Copy out the data below word for word, from the line containing "Moving on to the mirror" through the last line of the data, including both.

━━━ Data for this task

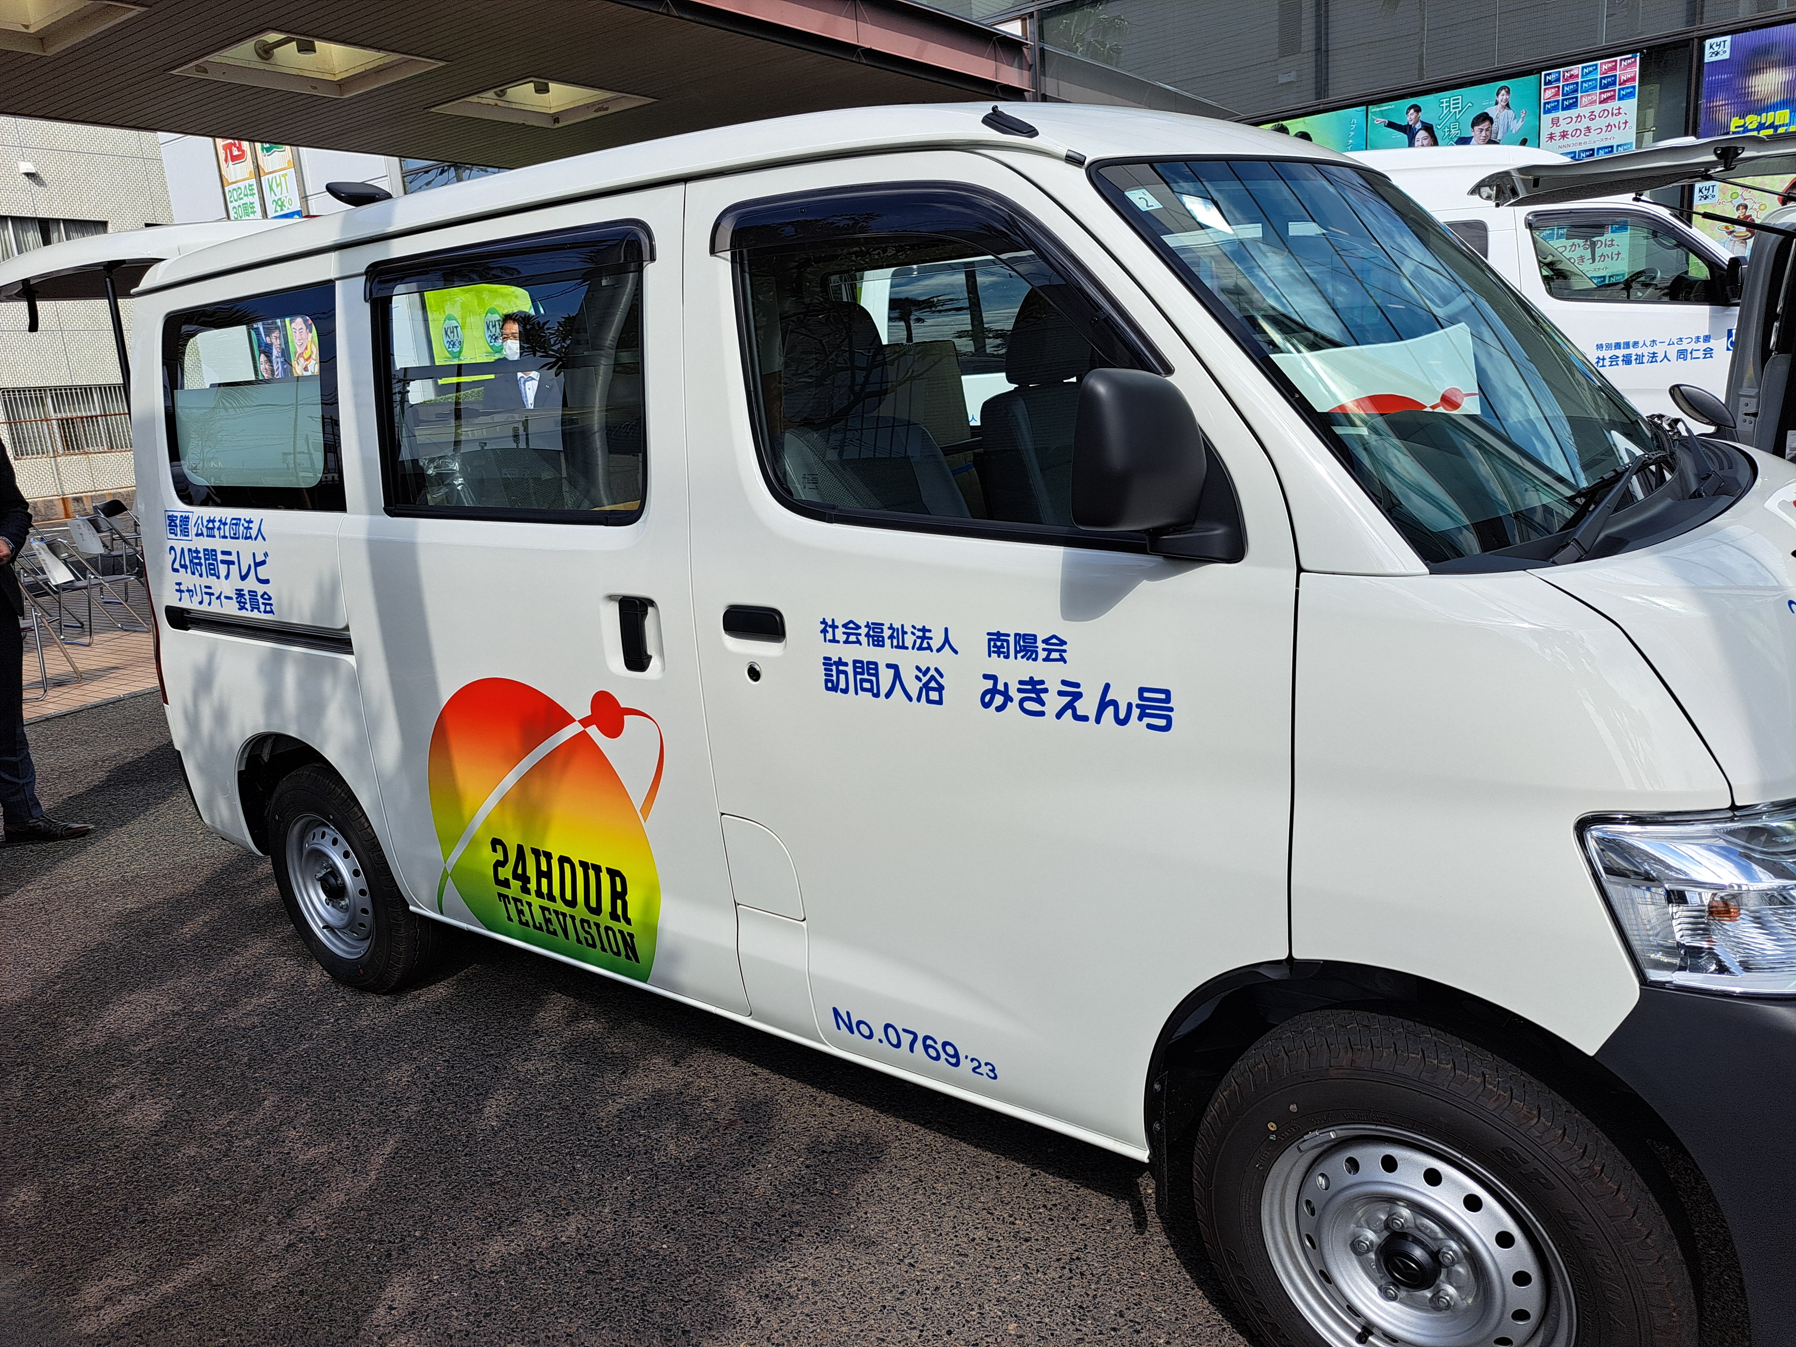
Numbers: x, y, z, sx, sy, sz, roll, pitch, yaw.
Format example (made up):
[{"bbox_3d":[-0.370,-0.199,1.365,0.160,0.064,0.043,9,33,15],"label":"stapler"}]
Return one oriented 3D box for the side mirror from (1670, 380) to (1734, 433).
[{"bbox_3d":[1.599,-0.529,2.475,0.140,0.060,0.135,46,19,16],"label":"side mirror"}]

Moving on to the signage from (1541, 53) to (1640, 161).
[{"bbox_3d":[5.357,-4.240,9.685,0.673,0.951,0.040,6,16,37],"label":"signage"}]

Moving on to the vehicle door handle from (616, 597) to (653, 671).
[{"bbox_3d":[-0.463,-0.065,2.207,0.050,0.135,0.040,6,17,36],"label":"vehicle door handle"}]

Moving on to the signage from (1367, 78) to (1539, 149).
[{"bbox_3d":[4.548,-4.309,10.294,1.307,0.940,0.040,6,16,37],"label":"signage"}]

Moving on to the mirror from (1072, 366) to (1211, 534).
[{"bbox_3d":[0.283,-0.264,1.460,0.165,0.190,0.087,-15,17,-39],"label":"mirror"}]

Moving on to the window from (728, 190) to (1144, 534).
[{"bbox_3d":[0.045,-0.444,1.766,0.760,0.490,0.050,6,7,36],"label":"window"}]

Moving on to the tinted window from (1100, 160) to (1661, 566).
[{"bbox_3d":[0.934,-0.564,2.071,1.470,0.838,0.168,-21,-21,-51],"label":"tinted window"}]

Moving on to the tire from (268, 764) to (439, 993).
[{"bbox_3d":[-1.417,0.530,3.241,0.605,0.605,0.165,6,17,36],"label":"tire"}]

━━━━━━

=== Response box ===
Moving on to the mirror from (1072, 366) to (1211, 534).
[{"bbox_3d":[0.283,-0.264,1.460,0.165,0.190,0.087,-15,17,-39],"label":"mirror"}]

Moving on to the window from (728, 190) to (1144, 534).
[{"bbox_3d":[0.045,-0.444,1.766,0.760,0.490,0.050,6,7,36],"label":"window"}]

Moving on to the tinted window from (1100, 160) to (1661, 566).
[{"bbox_3d":[0.934,-0.564,2.071,1.470,0.838,0.168,-21,-21,-51],"label":"tinted window"}]

Moving on to the tire from (268, 764) to (439, 993).
[{"bbox_3d":[-1.417,0.530,3.241,0.605,0.605,0.165,6,17,36],"label":"tire"}]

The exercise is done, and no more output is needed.